I had to agree. It was the least I could do.
Before we were married, when my fiancee and I talked about the future, she had big plans. Big big plans. Law degree plans and urban metropolis plans. She was going to travel. She was going to live in Europe. My vision for our life had much less traffic and many fewer planes. Fourteen years later, I still don't know the weight of what she gave up. I don't know if those plans were abandoned dreams, or placeholders she was happy to discard when I bought a ring. At the time, the cat felt like an appropriate thank-you gesture. And I had this idea - I would get her the juris doctorate, the J.D., she had always wanted. We named the cat J.D.
A few weeks ago, we had to put J.D. to sleep. She stopped using the litter box. She yowled to be let outside, and once outside yowled to be let back in. Her walk was shaky, her jumps missed the mark. We weren't willing to pay for more visits to the vet to be told, "She's getting old." It was a hard decision. Those decisions always are. My wife and I both cried, at different times, maybe for different reasons.
Over a month later, I still see J.D. out of the corner of my eye. I still open doors for her, still wait for her to jump up on the bed to lay between my wife and I while we read. I still head downstairs to check the absent litter box, and I still miss the weight of her laying on my chest while I watch TV. I tell myself, with each impression, with each firing of muscle memory, that those feelings will pass, that before long not having a cat will become the new normal. I wish I knew how long it will take.
Two years ago, I got a new iPhone 6, because my iPhone 4 was slow and old and I hadn't unboxed a new electronic device in almost eighteen months. Can you believe that? We live in the 20-teens, for crying out loud. The phone doesn't symbolize much, but it never leaves my pocket. One time I dropped it and the screen cracked. I raced to the shop and had the thing repaired in 90 minutes.
Then, just about the same time we put J.D. to sleep, Apple updated the operating system, and now, to unlock the thing, I have to push the button twice, instead of swipe the screen. In perhaps one of biggest studies in human behavior, or perhaps the biggest practical joke ever, Apple has elicited millions, maybe hundreds of millions of eye-rolls and moments of frustration as people swiped when they should have clicked. A month later, maybe some of us have learned. Most of the time, I have not.

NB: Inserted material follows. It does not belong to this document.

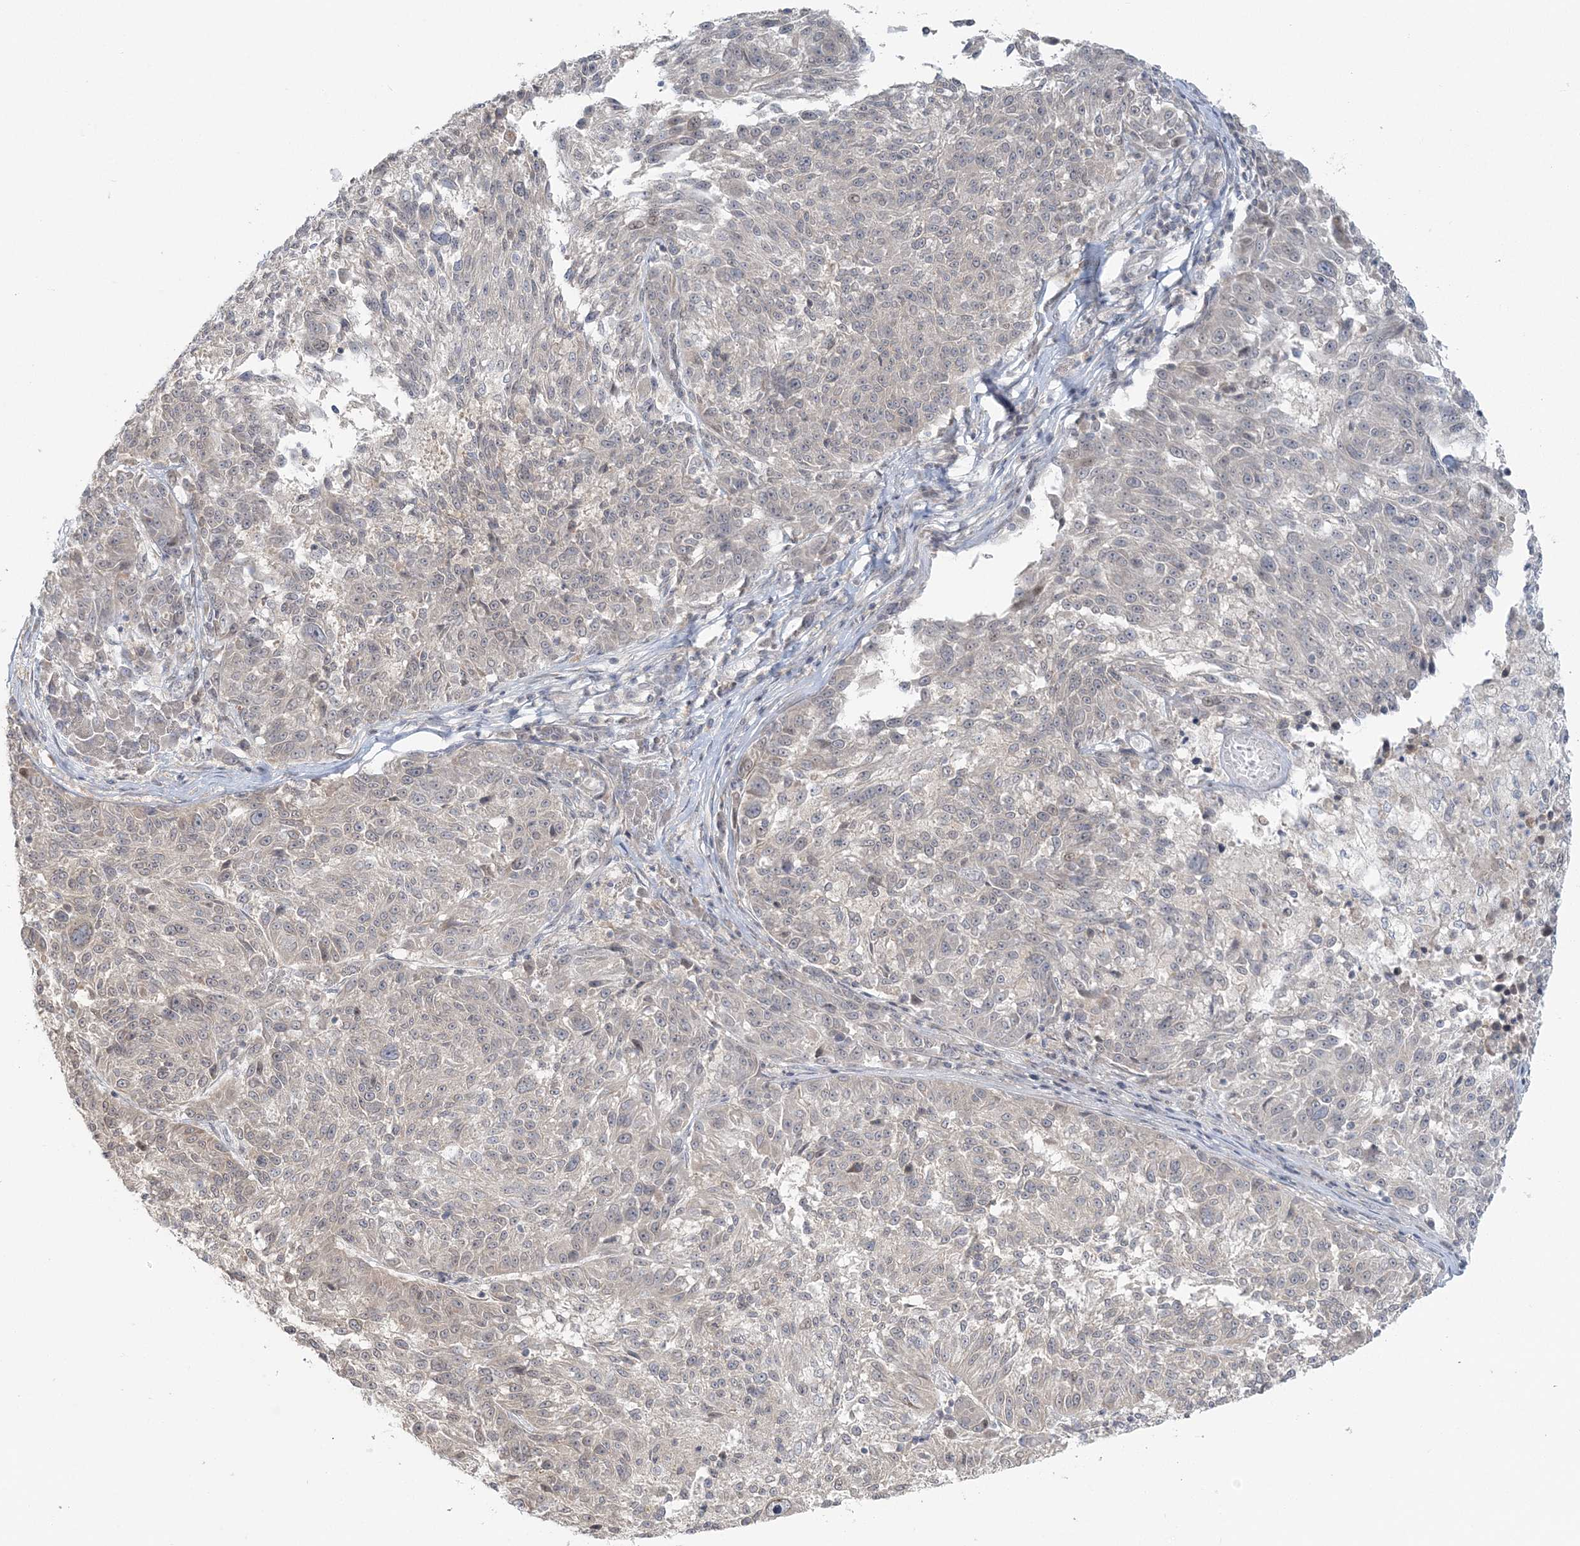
{"staining": {"intensity": "negative", "quantity": "none", "location": "none"}, "tissue": "melanoma", "cell_type": "Tumor cells", "image_type": "cancer", "snomed": [{"axis": "morphology", "description": "Malignant melanoma, NOS"}, {"axis": "topography", "description": "Skin"}], "caption": "An image of malignant melanoma stained for a protein shows no brown staining in tumor cells.", "gene": "BLTP3A", "patient": {"sex": "male", "age": 53}}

Habits are habits because they persist, whether we want them to or not. Some fade, and some can be overcome, but it's never easy or quick. I quit smoking after sixteen years. I still bite my fingernails. Sometimes I find myself driving towards my old house, the one we left five years ago. I eat Cheerios every morning, and have a sandwich every lunch. For most of my life, I shampooed my hair in the shower last. Not too long ago, I switched, and now I wash my hair first.
After a month, I still swipe my phone, and I still see my cat. Maybe in a week, I won't. Or maybe years from now, I still will.